Wulff, der in Hamburg-Hamm ein Dentallabor leitet, segelt zwar mit sportlichem Ehrgeiz, aber ohne Verbissenheit. Er hat immer ein paar Kisten Bier an Bord und: "Vormittags um elf ist Sherry-Time." Unter Deck, dort wo angesichts der Ausstattung selbst der blutige Laie begreift, welch Luxusgegenstand ein solches Schiff ist, dort versammelt sich die sechs bis acht Mann starke Besatzung, um bei einem kleinen Umtrunk den Ausführungen des "Käpt'ns" zu lauschen. "Denn", so Wulffs Maxime, "einer an Bord muss das Sagen haben, sonst gehts drunter und drüber." Im übrigen versuche er durch den einen oder anderen Flachs die Mannschaft bei Laune zu halten.

Diese Methode versagt natürlich, wenn seine 16 Meter lange "Swan 48" in schweres Wetter gerät, wie vor Jahren an der Südspitze Afrikas. "Da haben wir 24 Stunden lang immer nur denselben Leuchtturm gesehen. Wir haben gegen den Orkan gekämpft, dass uns der Schweiß am Körper herunterlief, und die Besatzung hat nur noch herumgekotzt."

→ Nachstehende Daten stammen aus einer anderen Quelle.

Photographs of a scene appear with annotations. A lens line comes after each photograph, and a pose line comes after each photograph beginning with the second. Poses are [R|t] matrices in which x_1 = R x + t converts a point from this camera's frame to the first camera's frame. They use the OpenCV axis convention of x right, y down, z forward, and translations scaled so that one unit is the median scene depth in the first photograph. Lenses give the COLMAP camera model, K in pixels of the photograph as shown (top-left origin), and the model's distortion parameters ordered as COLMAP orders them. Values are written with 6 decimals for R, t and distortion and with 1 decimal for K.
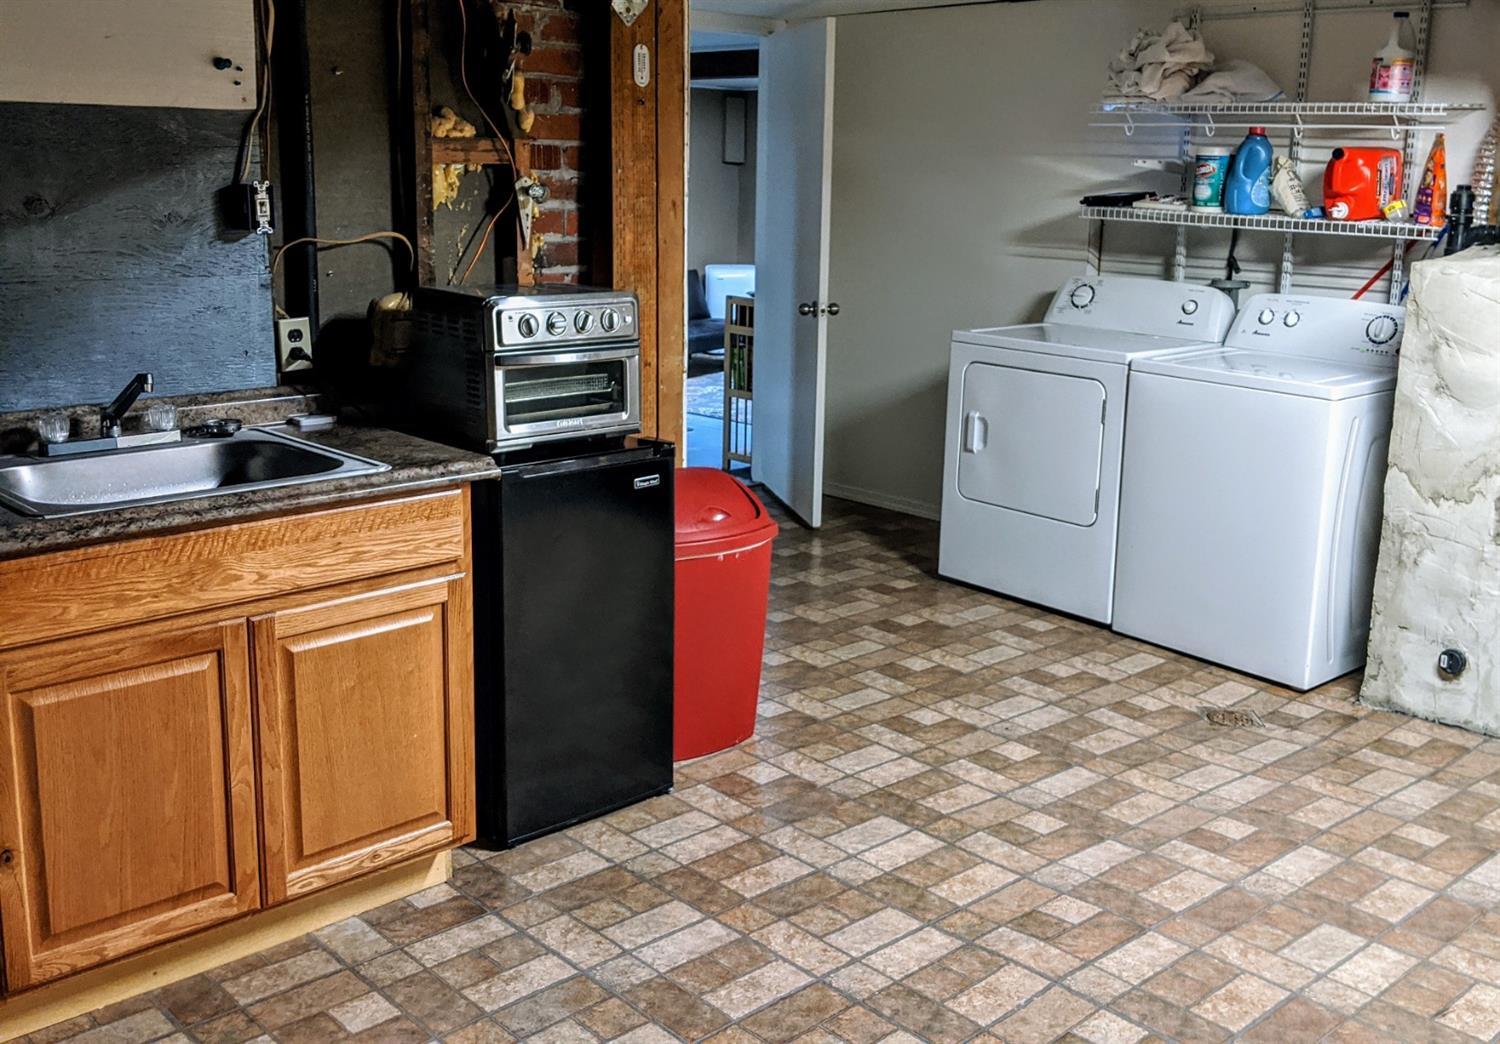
lens RADIAL K [[1510.5, 0, 745.6], [0, 1510.5, 513.8], [0, 0, 1]] dist [-0.009042, 0.000000]
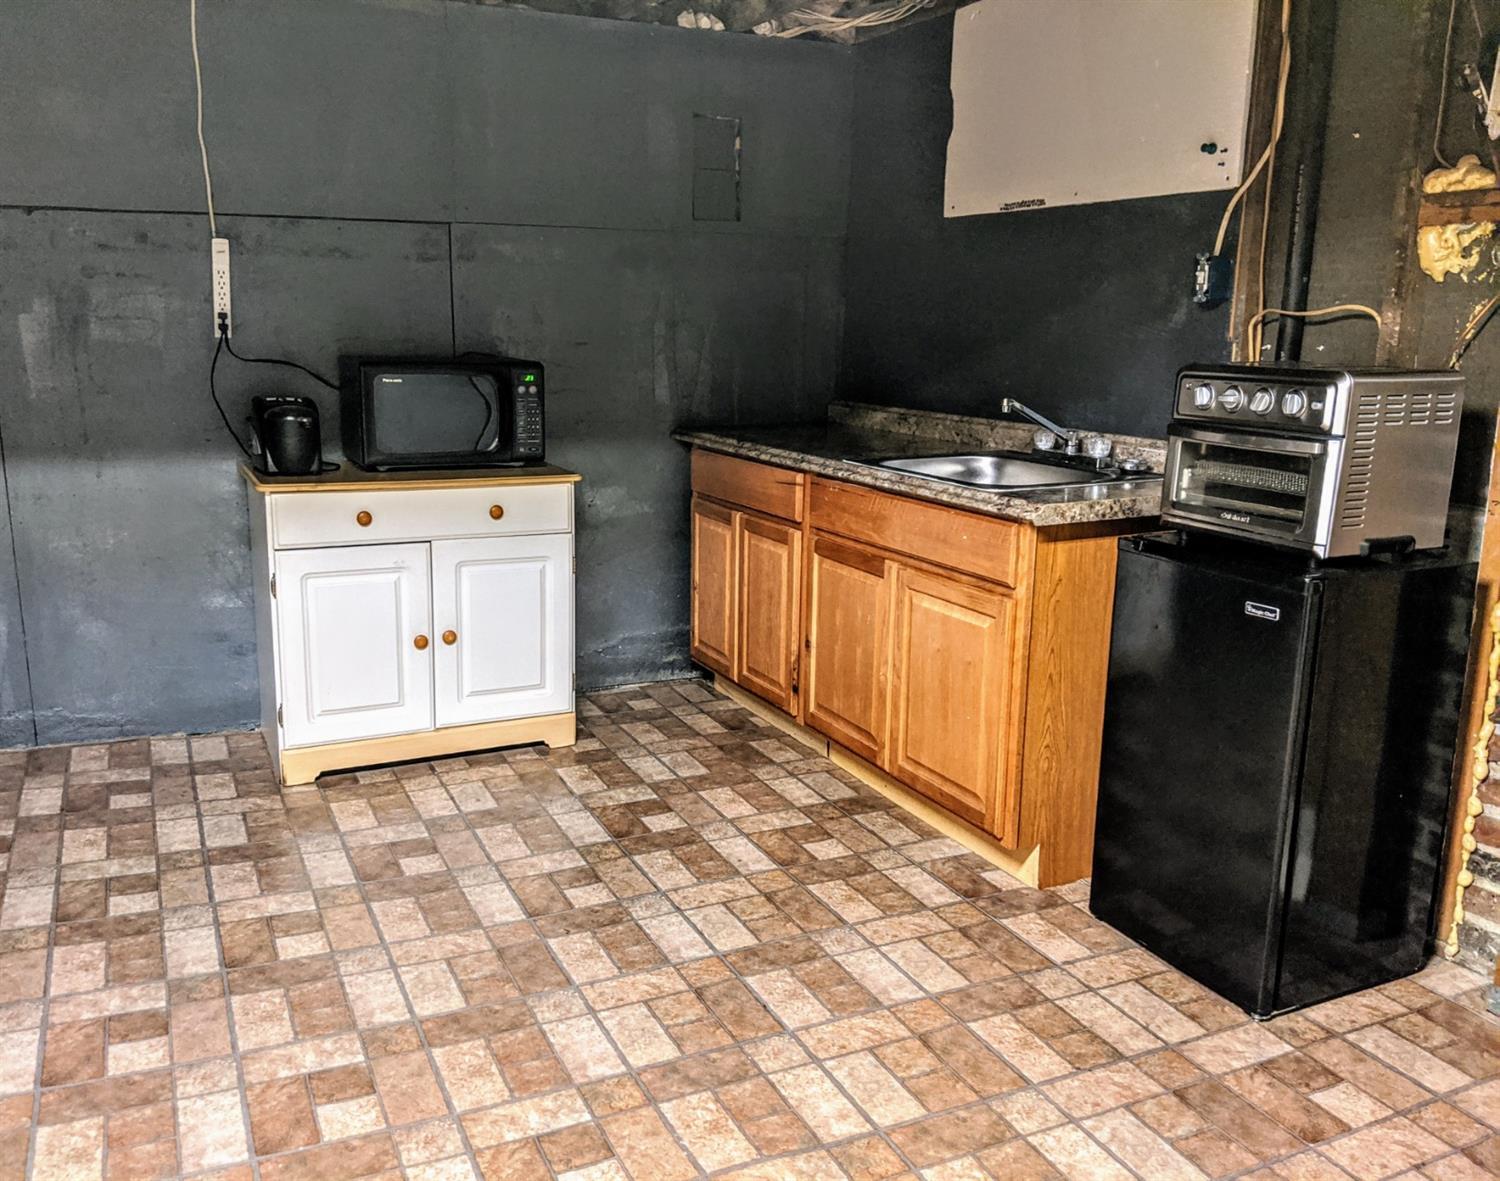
lens RADIAL K [[1330.8, 0, 745.2], [0, 1330.8, 597.4], [0, 0, 1]] dist [0.059989, -0.002993]
pose [[-0.315817, 0.191099, -0.929377, 0.714030], [-0.229901, 0.934907, 0.270360, -0.165205], [0.920546, 0.299049, -0.251325, 0.963742]]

In solchen Situationen verfluche man den Tag, an dem man sich aufs Segeln eingelassen habe, "aber wenn die See sich beruhigt, wenn am nächsten Morgen die Sonne aufgeht und man unversehens inmitten einer Horde Blauwale schippert, dann wird man für alles entschädigt. Das ist unbeschreiblich schön".

Cheforganisator Persiehl verspricht den interessierten Hamburgern, er werde schon dafür sorgen, dass sie die verschiedenen Bootstypen nach dem Festmachen besichtigen können. Dann beginnt für die Segler ohnehin die "zweite Schicht": Partys feiern ohne Ende - darin waren sie schon immer groß.

Rund um das Great Ocean Race sind diverse Festlichkeiten geplant: eine "North Atlantic Challenge Party" am Startort, ein Farewell-Dinner, eine First-Ship-Home-Party in Hamburg und eine Abschlussfete. Dazu kommt ein Kulturprogramm. "New York und Hamburg", so heißt es in der Ausschreibungsbroschüre, "werden den ein unvergessliches Erlebnis garantieren."

Auch Ronald Wulff tanzt gern auf Seglerfesten. Aber gleich danach wird es ihn erneut überkommen. "Wenn ich nach wochenlangem Törn endlich wieder zu Hause bin, möchte ich am liebsten sofort wieder los."